Partnering with kids
Once you go over the reasons why your child might not be good with the skill of organization, you might notice that these same problems exist in the workplace. Many employees have encountered the same challenges, although usually on a smaller scale. And they can take steps to improve, whether through their own efforts or the mentorship of colleagues.
Be a mentor to your child in solving these challenges. Depending on their age, for instance, you can relate their school experiences to task prioritization and time management. When a child leaves the school environment with its fixed schedule, they might lose that sense of structure. You can create an activity for them to plan their hours after school, including a daily reflection on what went well and what they could do better.
These efforts will lead to an improvement in your child’s organizational skills. And once they’ve become reliable at self-organization, you can partner with them in the more significant task of keeping the home organized.
Always do something
Parents generally accept that while they have kids around the house, things will never be as orderly as they want. But there’s a big difference between always having to clear up one mess every day or two, and letting issues pile up into an unmanageable mess.
Calling in the concrete contractors to handle urgent renovations and repairs is ideally something you get done before the kids grow older. As more time passes, everyone gets busier, and maintenance can be postponed indefinitely. Clutter tends to build up around the house. It gets harder to notice the warning signs of disrepair or neglect.

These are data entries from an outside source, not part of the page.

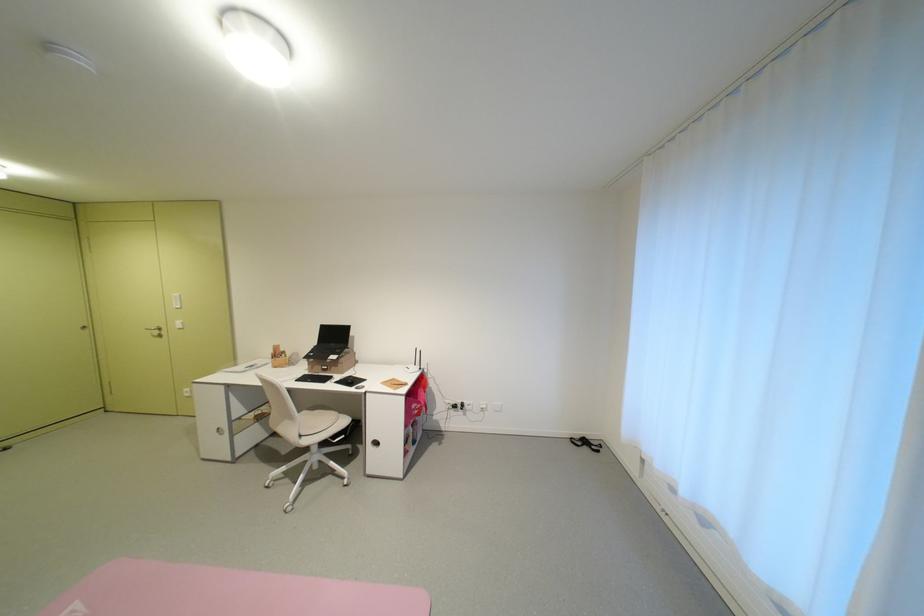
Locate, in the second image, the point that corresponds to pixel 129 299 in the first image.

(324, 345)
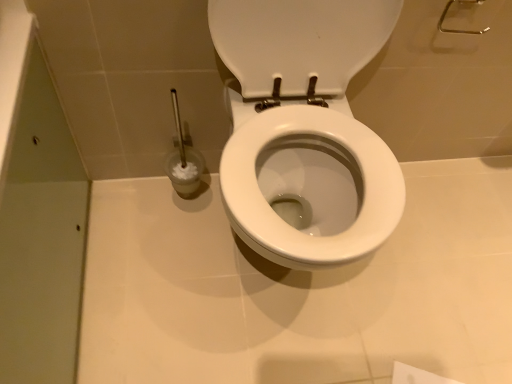
Identify the location of vacant space to the left of clear plastic brush at left. (125, 193).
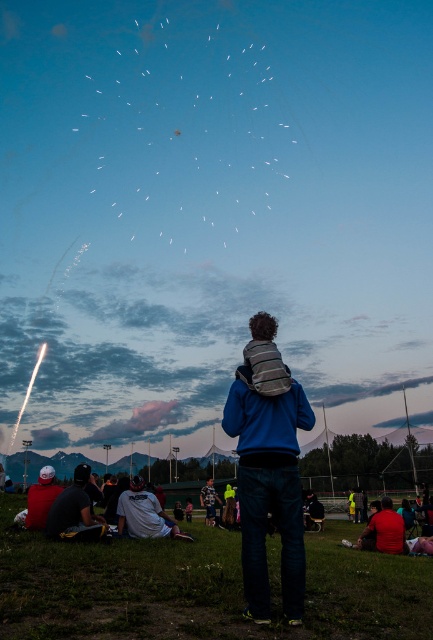
Can you confirm if blue fleece jacket at center is positioned to the left of dark blue shirt at lower left?

No, blue fleece jacket at center is not to the left of dark blue shirt at lower left.

Is blue fleece jacket at center thinner than dark blue shirt at lower left?

Indeed, blue fleece jacket at center has a lesser width compared to dark blue shirt at lower left.

Which is behind, point (252, 589) or point (68, 524)?

The point (68, 524) is more distant.

Find the location of a particular element. The image size is (433, 640). blue fleece jacket at center is located at coordinates (270, 490).

Is dark blue shirt at lower left to the right of red fabric shirt at lower right from the viewer's perspective?

In fact, dark blue shirt at lower left is to the left of red fabric shirt at lower right.

Which is behind, point (65, 515) or point (398, 531)?

The point (398, 531) is behind.

Locate an element on the screen. This screenshot has height=640, width=433. dark blue shirt at lower left is located at coordinates (74, 512).

Who is more forward, (193, 132) or (223, 561)?

Point (223, 561) is more forward.

Does white stringy kite at upper center have a greater height compared to green grass at lower center?

Correct, white stringy kite at upper center is much taller as green grass at lower center.

Between point (96, 88) and point (268, 544), which one is positioned in front?

Point (268, 544) is in front.

I want to click on white stringy kite at upper center, so click(x=191, y=129).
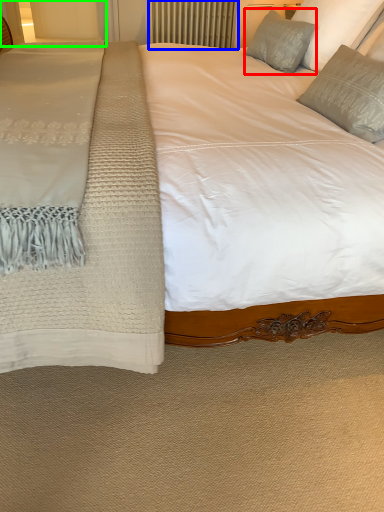
Question: Estimate the real-world distances between objects in this image. Which object is closer to pillow (highlighted by a red box), radiator (highlighted by a blue box) or glass door (highlighted by a green box)?

Choices:
 (A) radiator
 (B) glass door

Answer: (B)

The solution to a massive de-cluttering job is the same one that will prevent its future accumulation. Big tasks are intimidating; you have to break them down into manageable chunks. Make it a habit to always do something. Each day, take at least half an hour to tackle an area. That might give you enough time to sort through one storage cabinet or bookshelf in a spare room. It’s not a lot of progress in one day, but if you and your kids do this consistently, you’ll eventually clear out the clutter.
Keep some as you go
Most people find de-cluttering to be reasonably challenging. It’s not just about taking your possessions and giving them a new home. Marie Kondo’s method for tidying up might have gained widespread popularity, but it’s still not for everyone.
In some cases, discarding objects stimulates the brain. You might not feel that strongly about it, but filtering through your belongings is still a mentally taxing activity. You have to process a lot of decision points. Is this something to donate or sell? Can it be repurposed with the right DIY project? Or should I keep it?

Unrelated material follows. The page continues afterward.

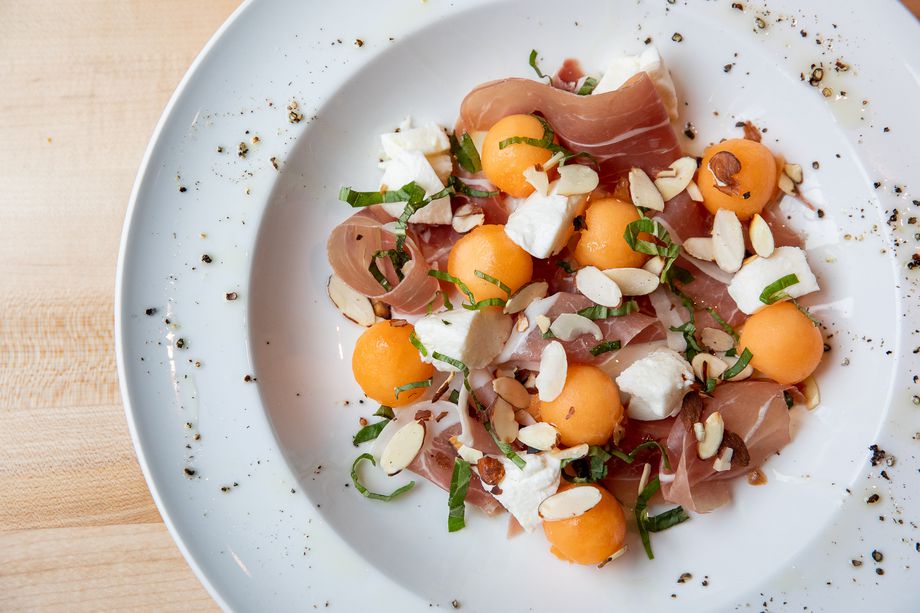
The width and height of the screenshot is (920, 613). I want to click on plate, so click(x=872, y=166).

Remember that it’s all right to keep some things as you go about tidying up your home. You don’t have to toss away your child’s old art projects or toys. As they outgrow those objects, you can move them into storage in place of some of your possessions. Or you can use digital storage to archive those memories.
Organizing your home is a big task, but shouldn’t be an extreme one. Sustainable efforts, with your child as an able partner, will help you do an adequate job over time.